Screw this guy. “Yo, Victor, be a person for one minute. I don’t know if you know, but I’m seventeen. Three weeks from my eighteenth birthday. Doesn’t it piss you off that I’ll never go to college? Get married? Have kids? Travel? Doubt it. You’re just chilling on your little throne in your little office because you know you got another few decades ahead of you, right?”

Victor clears his throat. “You want me to be a person, Rufus? You want me to get off my throne and get real with you? Okay. An hour ago I got off the phone with a woman who cried over how she won’t be a mother anymore after her four-year-old daughter dies today. She begged me to tell her how she can save her daughter’s life, but no one has that power. And then I had to put in a request to the Youth Department to dispatch a cop just in case the mother is responsible, which, believe it or not, is not the most disgusting thing I’ve done for this job. Rufus, I feel for you, I do. But I’m not at fault for your death, and I unfortunately have many more of these calls to make tonight. Can you do me a solid and cooperate?”

Damn.

I cooperate for the rest of the call, even though this dude has no business telling me anyone else’s, but all I can think about is the mother whose daughter will never attend the school right behind me. At the end of the call Victor gives me that company line I’ve grown used to hearing from all the new TV shows and movies incorporating Death-Cast into the characters’ day-to-days: “On behalf

of Death-Cast, we are sorry to lose you. Live this day to the fullest.”

I can’t tell you who hangs up first, but it doesn’t matter. The damage is done—will be done. Today is my End Day, a straight-up Rufus Armageddon. I don’t know how this is gonna go down. I’m praying I don’t drown like my parents and sis. The only person I’ve done dirty is Peck, for real, so I’m counting on not getting shot, but who knows, misfires happen too. The how doesn’t matter as much as what I do before it goes down, but not knowing is still freaking shaking me; you only die once, after all.

Maybe Peck is gonna be responsible for this.

I walk back over to the three of them, fast. I pick Peck up by the back of his collar and then slam him against the brick wall. Blood slides from an open wound on his forehead, and I can’t believe this dude threw me over the edge like this. He should’ve never run his mouth about all the reasons Aimee didn’t want me anymore. If that’d never gotten back to me, my hand wouldn’t be around his throat right now, getting him even more scared than I am.

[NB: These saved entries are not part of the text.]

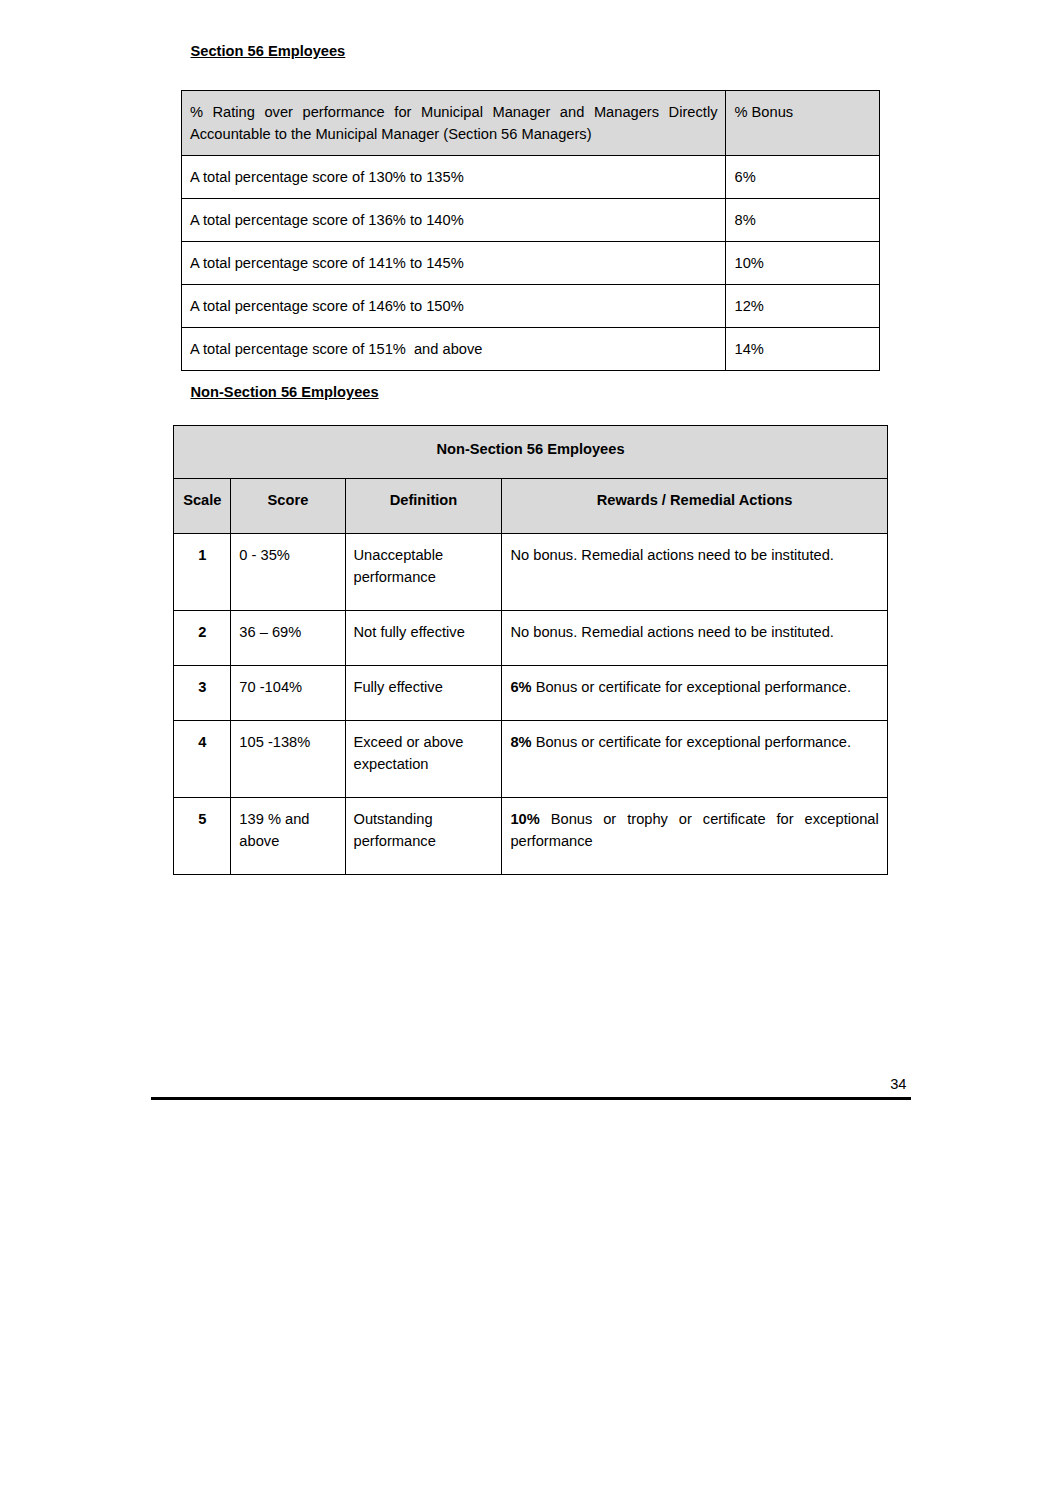Section 56 Employees
| % Rating over performance for Municipal Manager and Managers Directly Accountable to the Municipal Manager (Section 56 Managers) | % Bonus |
| --- | --- |
| A total percentage score of 130% to 135% | 6% |
| A total percentage score of 136% to 140% | 8% |
| A total percentage score of 141% to 145% | 10% |
| A total percentage score of 146% to 150% | 12% |
| A total percentage score of 151% and above | 14% |
Non-Section 56 Employees
Non-Section 56 Employees
| Scale | Score | Definition | Rewards / Remedial Actions |
| --- | --- | --- | --- |
| 1 | 0 - 35% | Unacceptable performance | No bonus. Remedial actions need to be instituted. |
| 2 | 36 – 69% | Not fully effective | No bonus. Remedial actions need to be instituted. |
| 3 | 70 -104% | Fully effective | 6% Bonus or certificate for exceptional performance. |
| 4 | 105 -138% | Exceed or above expectation | 8% Bonus or certificate for exceptional performance. |
| 5 | 139 % and above | Outstanding performance | 10% Bonus or trophy or certificate for exceptional performance |
34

“You didn’t ‘beat’ me, okay? Aimee didn’t split with me because of you, so get that out of your head right now. She loved me and we got complicated, and she would’ve taken me back eventually.” I know this is legit—Malcolm and Tagoe think so too. I lean in on Peck, looking him dead-on in his only good eye. “I better never see you again for the rest of my life.” Yeah, yeah. Not much life left. But this dude is a fucking clown and might get funny. “You feel me?”

Peck nods.

I let go of his throat and grab his phone out of his pocket. I hurl it against the wall and the screen is totaled. Malcolm stomps it out.

“Get the hell out of here.”

Malcolm grabs my shoulder. “Don’t let him go. He’s got those connections.”

Peck slides along the wall, nervous, like he’s scaling across some windows high up in the city.

I shake Malcolm off my shoulder. “I said get the hell out of here.”

Peck takes off, running in a dizzying zigzag. He never looks back once to see if we’re coming for him or stops for his comics and backpack.

“I thought you said he’s got friends in some gang,” Malcolm says. “What if they come for you?”